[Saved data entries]
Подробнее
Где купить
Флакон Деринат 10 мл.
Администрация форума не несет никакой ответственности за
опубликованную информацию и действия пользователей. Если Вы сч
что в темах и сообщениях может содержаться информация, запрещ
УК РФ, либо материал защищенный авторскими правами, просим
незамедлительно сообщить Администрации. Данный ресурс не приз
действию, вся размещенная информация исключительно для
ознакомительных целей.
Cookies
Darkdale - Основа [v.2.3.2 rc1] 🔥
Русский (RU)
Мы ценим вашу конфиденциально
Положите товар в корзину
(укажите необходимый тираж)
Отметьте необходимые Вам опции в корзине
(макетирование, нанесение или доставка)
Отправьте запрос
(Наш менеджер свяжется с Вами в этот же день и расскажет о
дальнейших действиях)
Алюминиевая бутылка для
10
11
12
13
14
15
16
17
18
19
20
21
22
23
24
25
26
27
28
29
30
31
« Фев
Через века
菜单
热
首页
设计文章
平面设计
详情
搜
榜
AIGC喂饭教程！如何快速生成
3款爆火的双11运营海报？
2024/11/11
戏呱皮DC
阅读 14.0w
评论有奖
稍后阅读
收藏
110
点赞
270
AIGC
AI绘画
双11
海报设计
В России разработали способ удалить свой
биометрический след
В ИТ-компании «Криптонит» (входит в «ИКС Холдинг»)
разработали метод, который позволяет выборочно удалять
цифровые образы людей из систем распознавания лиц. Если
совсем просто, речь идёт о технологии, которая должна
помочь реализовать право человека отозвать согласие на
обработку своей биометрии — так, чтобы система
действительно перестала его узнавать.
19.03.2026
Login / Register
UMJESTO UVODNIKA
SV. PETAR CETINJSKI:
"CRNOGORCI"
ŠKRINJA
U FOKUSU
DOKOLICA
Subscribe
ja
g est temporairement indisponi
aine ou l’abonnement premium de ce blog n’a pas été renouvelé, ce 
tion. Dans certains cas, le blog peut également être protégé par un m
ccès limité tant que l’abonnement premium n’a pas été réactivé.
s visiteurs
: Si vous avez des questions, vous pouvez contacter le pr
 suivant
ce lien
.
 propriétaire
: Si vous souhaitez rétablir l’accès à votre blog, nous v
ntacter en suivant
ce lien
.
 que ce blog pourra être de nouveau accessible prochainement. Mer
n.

- **Activity**:
Copy out each line of the records where the word "premium" appears.

- **Response to this task**:
aine ou l’abonnement premium de ce blog n’a pas été renouvelé, ce 
ccès limité tant que l’abonnement premium n’a pas été réactivé.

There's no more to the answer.